:: PROVIDED RECORDS

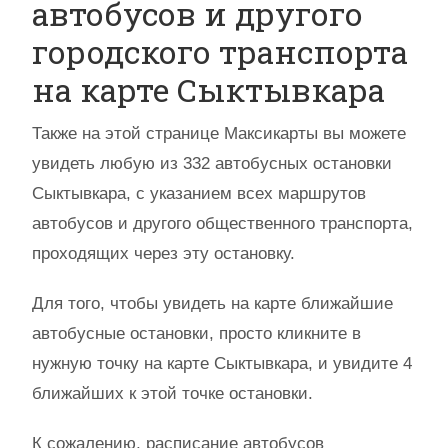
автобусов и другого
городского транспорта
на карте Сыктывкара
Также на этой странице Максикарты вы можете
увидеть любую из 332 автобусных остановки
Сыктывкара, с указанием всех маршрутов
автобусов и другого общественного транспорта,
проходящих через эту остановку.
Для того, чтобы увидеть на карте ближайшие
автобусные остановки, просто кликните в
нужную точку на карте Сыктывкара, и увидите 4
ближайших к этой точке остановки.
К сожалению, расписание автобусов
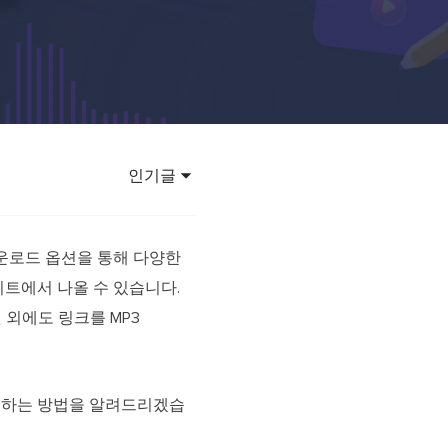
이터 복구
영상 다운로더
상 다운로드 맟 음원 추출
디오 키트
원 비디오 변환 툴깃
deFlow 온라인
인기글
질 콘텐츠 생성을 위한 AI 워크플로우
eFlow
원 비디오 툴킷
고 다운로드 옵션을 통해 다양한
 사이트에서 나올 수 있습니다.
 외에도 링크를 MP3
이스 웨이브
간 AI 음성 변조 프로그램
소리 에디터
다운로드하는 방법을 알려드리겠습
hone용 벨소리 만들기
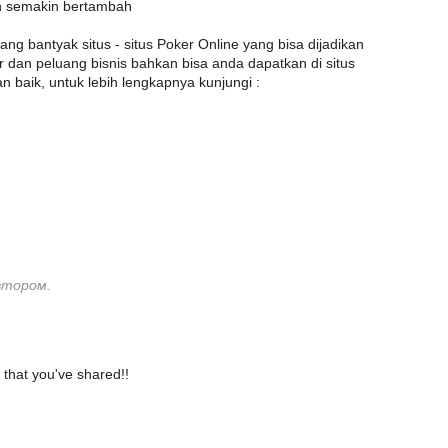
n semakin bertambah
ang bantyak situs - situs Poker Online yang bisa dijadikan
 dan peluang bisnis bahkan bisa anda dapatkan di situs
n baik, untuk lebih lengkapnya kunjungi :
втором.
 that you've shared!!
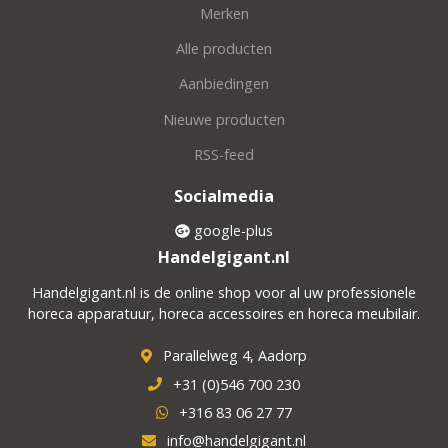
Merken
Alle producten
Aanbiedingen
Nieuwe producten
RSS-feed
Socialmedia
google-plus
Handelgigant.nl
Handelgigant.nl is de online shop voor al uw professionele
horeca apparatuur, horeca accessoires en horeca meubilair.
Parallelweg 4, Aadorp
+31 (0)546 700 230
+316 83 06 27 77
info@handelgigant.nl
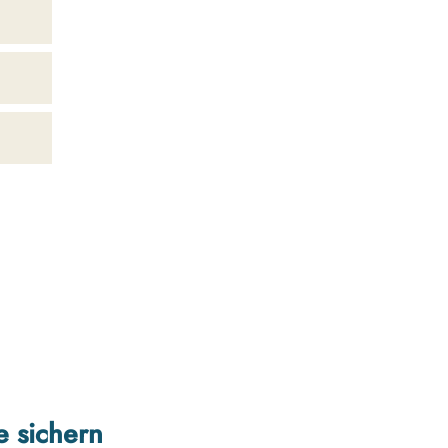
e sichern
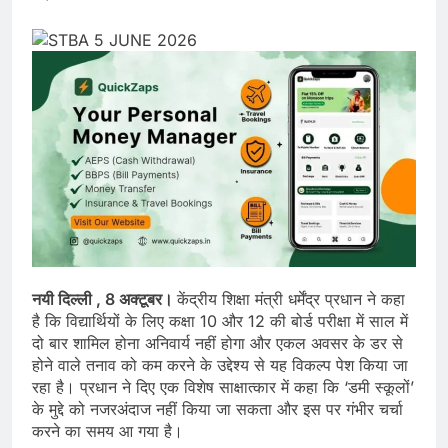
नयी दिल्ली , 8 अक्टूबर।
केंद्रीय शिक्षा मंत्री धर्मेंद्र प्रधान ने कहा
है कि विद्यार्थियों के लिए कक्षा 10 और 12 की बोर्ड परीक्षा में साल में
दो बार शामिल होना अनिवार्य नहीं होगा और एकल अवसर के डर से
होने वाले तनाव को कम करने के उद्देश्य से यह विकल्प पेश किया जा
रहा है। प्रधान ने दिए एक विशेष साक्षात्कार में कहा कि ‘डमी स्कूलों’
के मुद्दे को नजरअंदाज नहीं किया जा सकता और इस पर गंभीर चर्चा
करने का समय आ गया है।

::::

TO DO: Copy the text of every row above word for word, leaving out the pictures.

YOUR SOLUTION:
автобусов и другого
городского транспорта
на карте Сыктывкара
Также на этой странице Максикарты вы можете
увидеть любую из 332 автобусных остановки
Сыктывкара, с указанием всех маршрутов
автобусов и другого общественного транспорта,
проходящих через эту остановку.
Для того, чтобы увидеть на карте ближайшие
автобусные остановки, просто кликните в
нужную точку на карте Сыктывкара, и увидите 4
ближайших к этой точке остановки.
К сожалению, расписание автобусов
이터 복구
영상 다운로더
상 다운로드 맟 음원 추출
디오 키트
원 비디오 변환 툴깃
deFlow 온라인
인기글
질 콘텐츠 생성을 위한 AI 워크플로우
eFlow
원 비디오 툴킷
고 다운로드 옵션을 통해 다양한
 사이트에서 나올 수 있습니다.
 외에도 링크를 MP3
이스 웨이브
간 AI 음성 변조 프로그램
소리 에디터
다운로드하는 방법을 알려드리겠습
hone용 벨소리 만들기
n semakin bertambah
ang bantyak situs - situs Poker Online yang bisa dijadikan
 dan peluang bisnis bahkan bisa anda dapatkan di situs
n baik, untuk lebih lengkapnya kunjungi :
втором.
 that you've shared!!
Merken
Alle producten
Aanbiedingen
Nieuwe producten
RSS-feed
Socialmedia
google-plus
Handelgigant.nl
Handelgigant.nl is de online shop voor al uw professionele
horeca apparatuur, horeca accessoires en horeca meubilair.
Parallelweg 4, Aadorp
+31 (0)546 700 230
+316 83 06 27 77
info@handelgigant.nl
e sichern
नयी दिल्ली , 8 अक्टूबर।
केंद्रीय शिक्षा मंत्री धर्मेंद्र प्रधान ने कहा
है कि विद्यार्थियों के लिए कक्षा 10 और 12 की बोर्ड परीक्षा में साल में
दो बार शामिल होना अनिवार्य नहीं होगा और एकल अवसर के डर से
होने वाले तनाव को कम करने के उद्देश्य से यह विकल्प पेश किया जा
रहा है। प्रधान ने दिए एक विशेष साक्षात्कार में कहा कि ‘डमी स्कूलों’
के मुद्दे को नजरअंदाज नहीं किया जा सकता और इस पर गंभीर चर्चा
करने का समय आ गया है।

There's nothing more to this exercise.